Nei salotti di Washington era anche noto come "il playboy della West Wing"

Quando si parla di Henry Kissinger, la prima cosa che viene in mente non è la sua vita sentimentale. Eppure, negli anni in cui il suo nome era sinonimo di politica estera americana, nei salotti di Washington Kissinger era anche noto come "il playboy della West Wing", l'ala ovest della Casa Bianca. E sui tabloid la relazione con Jill St. John, prima Bond girl americana, tenne a lungo banco. Anche perché i due una notte misero inavvertitamente in funzione l'allarme della villa di lei a Hollywood mentre uscivano dalla piscina. "Cosa pensate? Le insegno a giocare a scacchi", rispose il diplomatico. Poi entrambi furono costretti a negare di essersi sposati segretamente.
Consigliere per la sicurezza nazionale e poi segretario di Stato fra il 1969 e il 1977, Kissinger approdò nell'amministrazione Nixon poco dopo aver rotto un primo matrimonio, negli anni della rivoluzione sessuale. E malgrado non avesse proprio il "phisique du role", si fece una fama di seduttore seriale, che si divertiva lui stesso ad alimentare. "Esco con le attrici perché non sono pronto a sposarne una", rispose a Time nel 1972. Frequentatore assiduo di party, arrivò una volta ad un ricevimento con un documento riservato in una busta chiusa, affermando che era una copia di "Playboy". Hugh Hefner, il patron della rivista, si divertì così tanto che gli regalò un abbonamento premio.
"E' l'unico uomo interessante dell'amministrazione Nixon", diceva di lui la femminista Gloria Steinman. "E' mondano, divertente, sofisticato e molto cavaliere con le signore", scriveva la giornalista Joyce Haber. "E' molto intelligente, affascinante", raccontava l'attrice Candice Bergen, lamentando però una mancanza di romanticismo. Marsha Metrinko, un'attrice con cui Kissinger uscì una dozzina di volte, si lamentava che comunque bisognava sempre essere a casa a mezzanotte. E che c'era sempre una crisi internazionale di mezzo.
Celebre fu il bacio mancato con Zsa Zsa Gabor, che Kissinger riaccompagnò a casa dopo una cena di stato alla Casa Bianca. Lei poi raccontò che lui chiese se poteva entrare a bere qualcosa e si protese per un bacio.
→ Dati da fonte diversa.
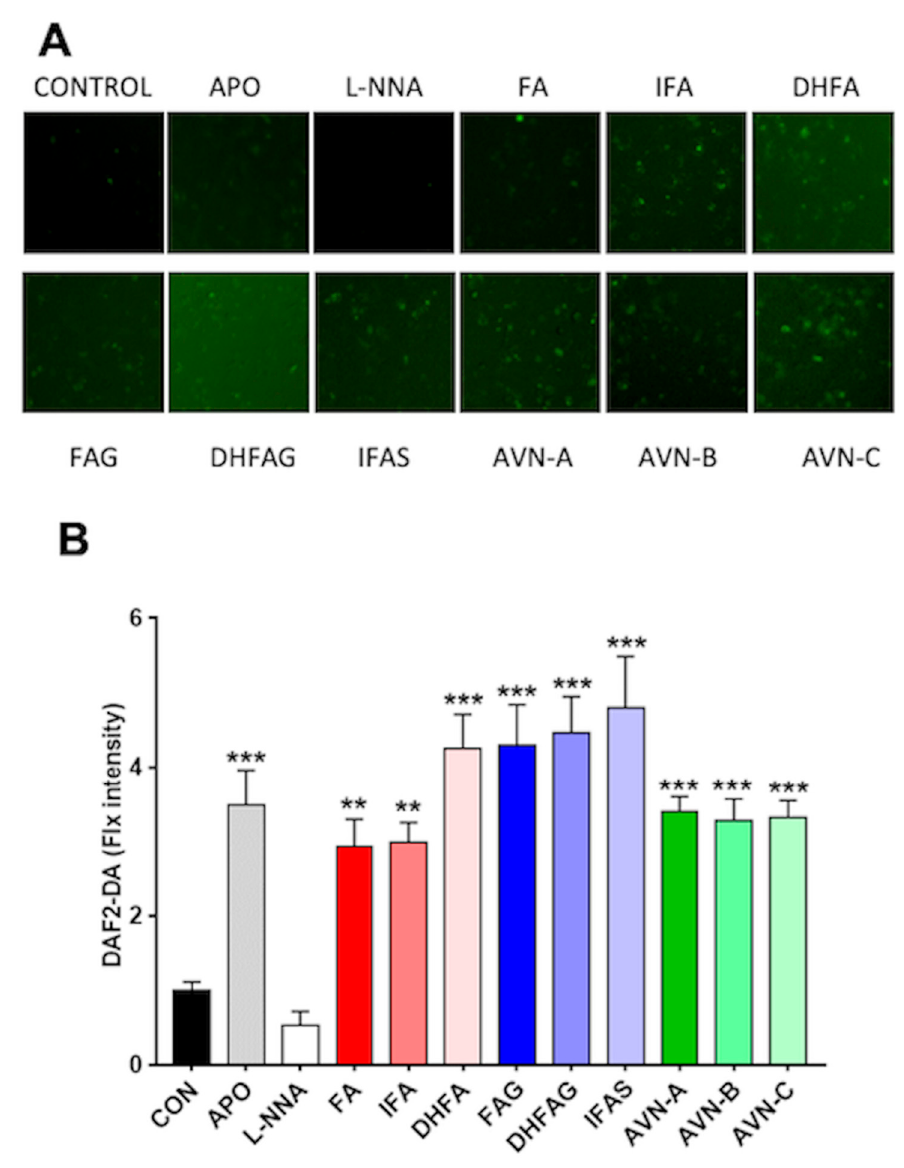
Figure 3. NO levels in HUVEC as visualized by DAF-2DA fluorescence ( A ) and relative fluorescence intensities ( B ), after pre-treatment with the oat phenolics and metabolites (1 μ M), ferulic acid (FA) isoferulic acid (IFA), dihydroferulic acid (DHFA), FA glucuronide (FAG), DHFA glucuronide (DHFAG), IFA sulfate (IFAS), avenanthramide A (AVN-A) avenanthramide B (AVN-B) avenan- thramide C (AVN-C), apocynin (APO, 100 μ M) or L-NG-Nitro-Arginine (L-NNA, 100 μ M) for 24 h. Images in panel A are a representative example, whereas data with error bars in panel B represent the average ± SEM of 6 independent experiments and are expressed as fold change (control, CON, = 1). * = p < 0.05, ** = p < 0.01, *** = p < 0.001 vs. control ( n = 6).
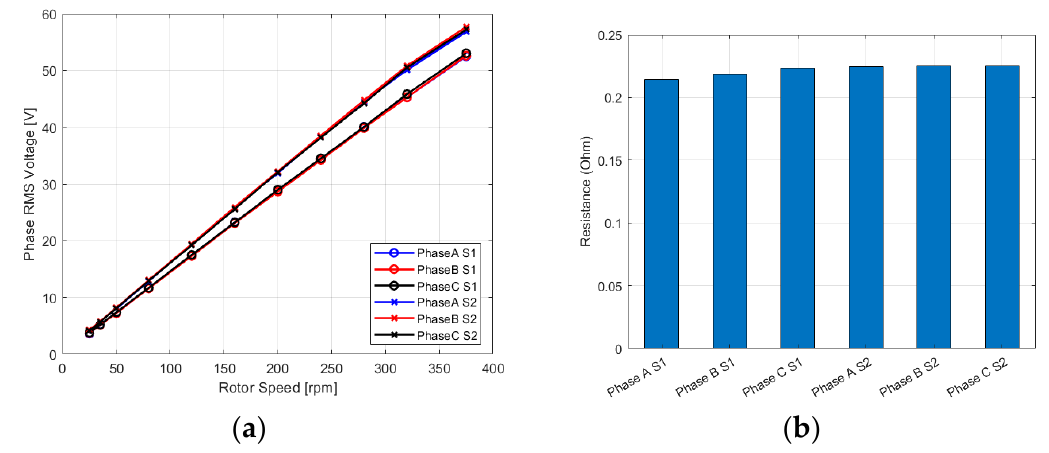
Figure 18. Results from the electric measurements done on the prototype. ( a ) Open circuit tests: the RMS voltage per phase per stator in function of the speed in rpm; ( b ) resistance values per phase per stator.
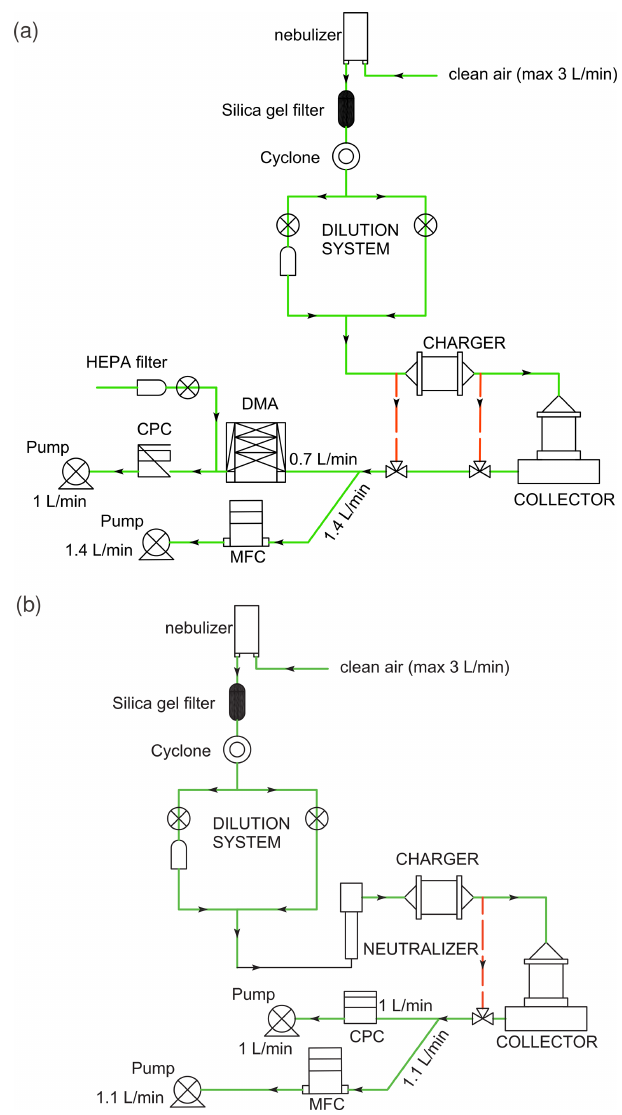
Figure 2. Diagram of the aerosol flow system experiments (the green line is the main flow line, and the red dotted lines are the alternate bypass lines) for (a) obtaining the particle size distribu- tion and (b) obtaining the mass loading reference through the CPC particle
Ma in quel momento suonò il bip del presidente Nixon che richiedeva la sua presenza immediata. Kissinger propose un nuovo appuntamento, ma poi fu costretto ad annullarlo all'ultimo. "Non posso venire perché domani invadiamo la Cambogia. E' un segreto, sei la prima a saperlo fuori dalla Casa Bianca", le avrebbe detto. Ma questo lo racconta la Gabor.
Nel 1974, Kissinger chiuse con le avventure e sposò in seconde nozze Nancy Maginess, a lungo collaboratrice del governatore dello stato di New York Nelson Rockefeller. E quando anni dopo il Washington Post le chiese se suo marito era stato un playboy, lei negò con una risata: Henry? Ma è così quadrato".